The inequality between CEO pay and the typical worker’s pay has grown in leaps and bounds.
In 1965, CEOs of big American companies earned 24 times the typical worker’s pay, according to the Economic Policy Institute. The EPI is a non-partisan think tank.
In 2007, the difference was 275 times the typical worker’s pay. The average CEO’s compensation had increased 167.3% from 1989 to 2007. In the same period, the compensation of the typical worker had risen by only 10%.
The huge gap between CEO and worker pay in America has no rival around the world, according to the EPI’s statistics. The United Kingdom is the only nation that comes close. Other than the U.K., all European nations and Japan have much smaller ratios of CEO to worker pay.
The flap about big bonuses for executives of bailed out banks is only the most recent instance of long-run concerns about growing inequality.

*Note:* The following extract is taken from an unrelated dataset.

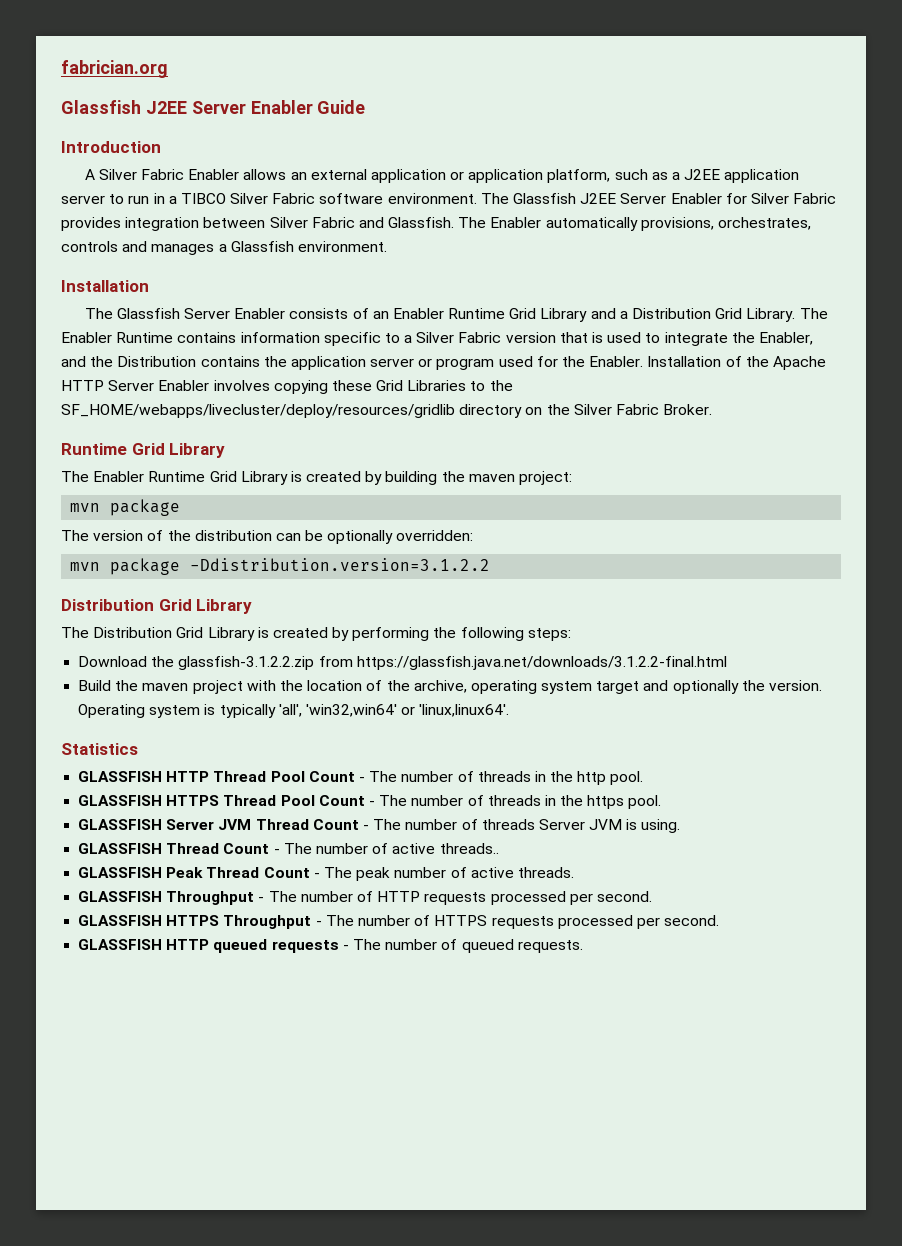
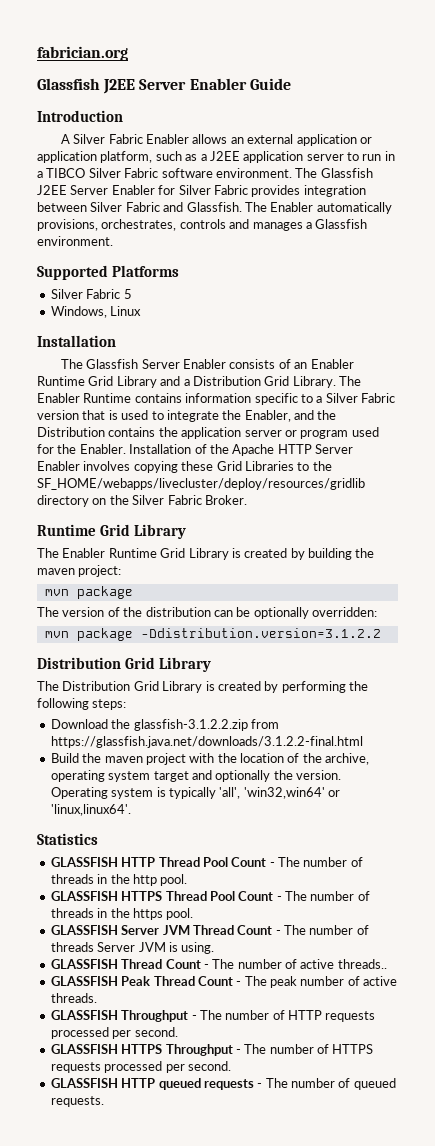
(387, 246) none -> [37,265,179,280] [50,289,132,299] [50,306,142,318] // Supported Platforms // Silver Fabric 5 // Windows, Linux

Even before the 2008 crash, some leaders labeled the rising pay gap “perfectly scandalous,” called for a “fat cat” tax on the highly compensated, and argued for an all-around cap on top executives’ pay.
These weren’t even American leaders—they were Europeans referring to the rising gap in their own countries. They were quoted in a USA Today article last year.
America continues to top the pay-inequality list. Should this be a cause for concern?
Are you concerned about it? Why or why not?